PROBLEM TO SOLVE
Establish how many lines in the entries hold the string "currently". The number by itself is the whole answer.

STORED DATA: Begin

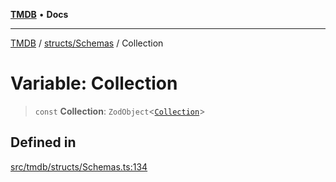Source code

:[**TMDB**](../../../README.md) • **Docs**

***

[TMDB](../../../README.md) / [structs/Schemas](../README.md) / Collection

# Variable: Collection

> `const` **Collection**: `ZodObject`\<[`Collection`](../type-aliases/Collection.md)\>

## Defined in

[src/tmdb/structs/Schemas.ts:134](https://github.com/Norviah/media-hub/blob/d809718af017974e095f312fcfa8bfdf58d3e3e5/src/tmdb/structs/Schemas.ts#L134)
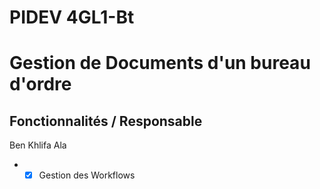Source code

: PIDEV 4GL1-Bt
=============


# Gestion de Documents d'un bureau d'ordre #

## Fonctionnalités / Responsable



Ben Khlifa Ala

*   - [X] Gestion des Workflows
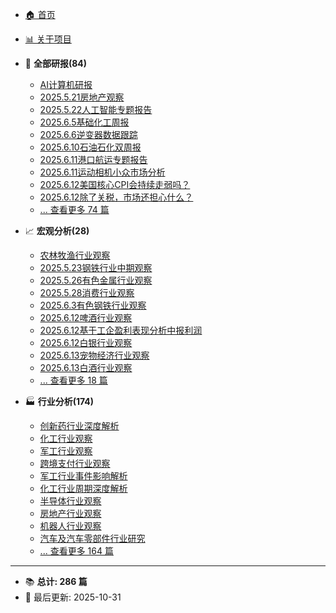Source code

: <!-- 侧边栏导航 - 自动生成 -->

* [🏠 首页](README.md)
* [📊 关于项目](about.md)

* 📑 **全部研报(84)**
  * [AI计算机研报](全部研报/2025.05.13-AI计算机研报.md)
  * [2025.5.21房地产观察](全部研报/2025.05.21-2025.5.21房地产观察.md)
  * [2025.5.22人工智能专题报告](全部研报/2025.05.22-2025.5.22人工智能专题报告.md)
  * [2025.6.5基础化工周报](全部研报/2025.06.05-2025.6.5基础化工周报.md)
  * [2025.6.6逆变器数据跟踪](全部研报/2025.06.06-2025.6.6逆变器数据跟踪.md)
  * [2025.6.10石油石化双周报](全部研报/2025.06.10-2025.6.10石油石化双周报.md)
  * [2025.6.11港口航运专题报告](全部研报/2025.06.11-2025.6.11港口航运专题报告.md)
  * [2025.6.11运动相机小众市场分析](全部研报/2025.06.11-2025.6.11运动相机小众市场分析.md)
  * [2025.6.12美国核心CPI会持续走弱吗？](全部研报/2025.06.12-2025.6.12美国核心CPI会持续走弱吗？.md)
  * [2025.6.12除了关税，市场还担心什么？](全部研报/2025.06.12-2025.6.12除了关税，市场还担心什么？.md)
  * [... 查看更多 74 篇](全部研报/README.md)

* 📈 **宏观分析(28)**
  * [农林牧渔行业观察](宏观分析/2025.05.14-农林牧渔行业观察.md)
  * [2025.5.23钢铁行业中期观察](宏观分析/2025.05.26-2025.5.23钢铁行业中期观察.md)
  * [2025.5.26有色金属行业观察](宏观分析/2025.05.26-2025.5.26有色金属行业观察.md)
  * [2025.5.28消费行业观察](宏观分析/2025.05.28-2025.5.28消费行业观察.md)
  * [2025.6.3有色钢铁行业观察](宏观分析/2025.06.03-2025.6.3有色钢铁行业观察.md)
  * [2025.6.12啤酒行业观察](宏观分析/2025.06.12-2025.6.12啤酒行业观察.md)
  * [2025.6.12基于工企盈利表现分析中报利润](宏观分析/2025.06.12-2025.6.12基于工企盈利表现分析中报利润.md)
  * [2025.6.12白银行业观察](宏观分析/2025.06.12-2025.6.12白银行业观察.md)
  * [2025.6.13宠物经济行业观察](宏观分析/2025.06.13-2025.6.13宠物经济行业观察.md)
  * [2025.6.13白酒行业观察](宏观分析/2025.06.13-2025.6.13白酒行业观察.md)
  * [... 查看更多 18 篇](宏观分析/README.md)

* 🏭 **行业分析(174)**
  * [创新药行业深度解析](行业分析/2025.05.13-创新药行业深度解析.md)
  * [化工行业观察](行业分析/2025.05.13-化工行业观察.md)
  * [军工行业观察](行业分析/2025.05.14-军工行业观察.md)
  * [跨境支付行业观察](行业分析/2025.05.14-跨境支付行业观察.md)
  * [军工行业事件影响解析](行业分析/2025.05.15-军工行业事件影响解析.md)
  * [化工行业周期深度解析](行业分析/2025.05.15-化工行业周期深度解析.md)
  * [半导体行业观察](行业分析/2025.05.15-半导体行业观察.md)
  * [房地产行业观察](行业分析/2025.05.15-房地产行业观察.md)
  * [机器人行业观察](行业分析/2025.05.15-机器人行业观察.md)
  * [汽车及汽车零部件行业研究](行业分析/2025.05.15-汽车及汽车零部件行业研究.md)
  * [... 查看更多 164 篇](行业分析/README.md)

---

* 📚 **总计: 286 篇**
* 🔄 最后更新: 2025-10-31
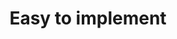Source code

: ---
public: false

image: "/media/landings/mfa-easy-to-implement/mfa-easy-to-implement.png"
imageAlt: "Multifactor Autnetication (MFA) is easy to implement with Auth0."
imagePosition: "right"
budicon: 693
color: "#44C7F4"
title: "Easy to implement"
content: "You can have MFA implemented in minutes! Just flip a switch to enable the feature, select your provider (Google Authenticator or Duo), and customize it. You can even use any MFA provider or build your own, and integrate them through Auth0's extensibility."
---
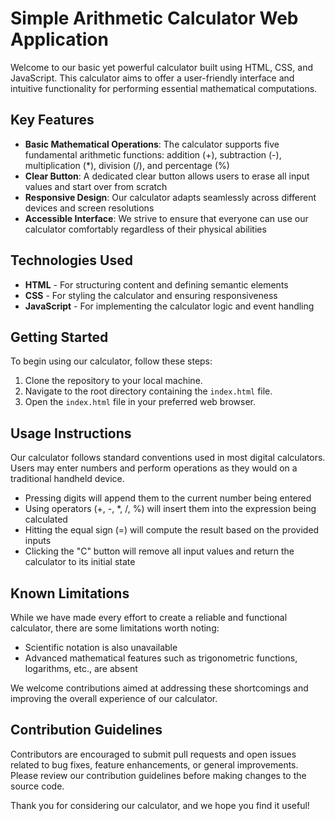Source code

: # Simple Arithmetic Calculator Web Application

Welcome to our basic yet powerful calculator built using HTML, CSS, and JavaScript. This calculator aims to offer a user-friendly interface and intuitive functionality for performing essential mathematical computations.

## Key Features

- **Basic Mathematical Operations**: The calculator supports five fundamental arithmetic functions: addition (+), subtraction (-), multiplication (*), division (/), and percentage (%)
- **Clear Button**: A dedicated clear button allows users to erase all input values and start over from scratch
- **Responsive Design**: Our calculator adapts seamlessly across different devices and screen resolutions
- **Accessible Interface**: We strive to ensure that everyone can use our calculator comfortably regardless of their physical abilities

## Technologies Used

- **HTML** - For structuring content and defining semantic elements
- **CSS** - For styling the calculator and ensuring responsiveness
- **JavaScript** - For implementing the calculator logic and event handling

## Getting Started

To begin using our calculator, follow these steps:

1. Clone the repository to your local machine.
2. Navigate to the root directory containing the `index.html` file.
3. Open the `index.html` file in your preferred web browser.

## Usage Instructions

Our calculator follows standard conventions used in most digital calculators. Users may enter numbers and perform operations as they would on a traditional handheld device.

- Pressing digits will append them to the current number being entered
- Using operators (+, -, *, /, %) will insert them into the expression being calculated
- Hitting the equal sign (=) will compute the result based on the provided inputs
- Clicking the "C" button will remove all input values and return the calculator to its initial state

## Known Limitations

While we have made every effort to create a reliable and functional calculator, there are some limitations worth noting:

- Scientific notation is also unavailable
- Advanced mathematical features such as trigonometric functions, logarithms, etc., are absent

We welcome contributions aimed at addressing these shortcomings and improving the overall experience of our calculator.

## Contribution Guidelines

Contributors are encouraged to submit pull requests and open issues related to bug fixes, feature enhancements, or general improvements. Please review our contribution guidelines before making changes to the source code.

Thank you for considering our calculator, and we hope you find it useful!




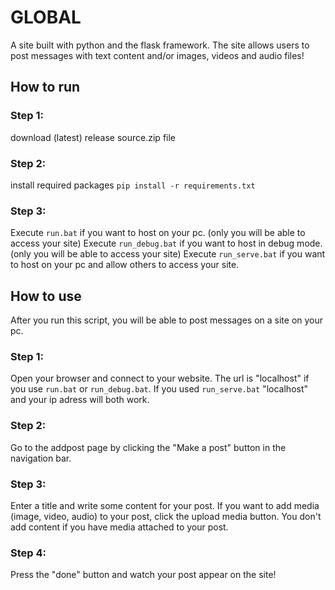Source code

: # GLOBAL
A site built with python and the flask framework. The site allows users to post messages with text content and/or images, videos and audio files!

## How to run

### Step 1:
download (latest) release source.zip file

### Step 2:
install required packages
` pip install -r requirements.txt `

### Step 3:
Execute ` run.bat ` if you want to host on your pc. (only you will be able to access your site)
Execute ` run_debug.bat ` if you want to host in debug mode. (only you will be able to access your site)
Execute ` run_serve.bat ` if you want to host on your pc and allow others to access your site.

## How to use
After you run this script, you will be able to post messages on a site on your pc.

### Step 1:
Open your browser and connect to your website.
The url is "localhost" if you use ` run.bat ` or ` run_debug.bat `.
If you used ` run_serve.bat ` "localhost" and your ip adress will both work.

### Step 2:
Go to the addpost page by clicking the "Make a post" button in the navigation bar.

### Step 3:
Enter a title and write some content for your post.
If you want to add media (image, video, audio) to your post, click the upload media button.
You don't add content if you have media attached to your post.

### Step 4:
Press the "done" button and watch your post appear on the site!
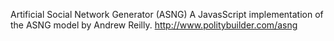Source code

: Artificial Social Network Generator (ASNG)
A JavasScript implementation of the ASNG model by Andrew Reilly.
http://www.politybuilder.com/asng
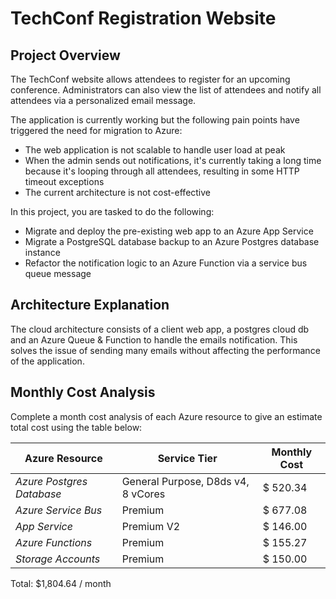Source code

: # TechConf Registration Website

## Project Overview
The TechConf website allows attendees to register for an upcoming conference. Administrators can also view the list of attendees and notify all attendees via a personalized email message.

The application is currently working but the following pain points have triggered the need for migration to Azure:
 - The web application is not scalable to handle user load at peak
 - When the admin sends out notifications, it's currently taking a long time because it's looping through all attendees, resulting in some HTTP timeout exceptions
 - The current architecture is not cost-effective 

In this project, you are tasked to do the following:
- Migrate and deploy the pre-existing web app to an Azure App Service
- Migrate a PostgreSQL database backup to an Azure Postgres database instance
- Refactor the notification logic to an Azure Function via a service bus queue message

## Architecture Explanation
The cloud architecture consists of a client web app, a postgres cloud db and an Azure Queue & Function
to handle the emails notification. This solves the issue of sending many emails without affecting the
performance of the application.


## Monthly Cost Analysis
Complete a month cost analysis of each Azure resource to give an estimate total cost using the table below:

| Azure Resource            | Service Tier                       | Monthly Cost |
|---------------------------|------------------------------------|--------------|
| *Azure Postgres Database* | General Purpose, D8ds v4, 8 vCores | $ 520.34     |
| *Azure Service Bus*       | Premium                            | $ 677.08     |
| *App Service*             | Premium V2                         | $ 146.00     |
| *Azure Functions*         | Premium                            | $ 155.27     |        
| *Storage Accounts*        | Premium                            | $ 150.00     |
Total: $1,804.64 / month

STORED DATA: End

ANSWER FOR THIS EXERCISE
2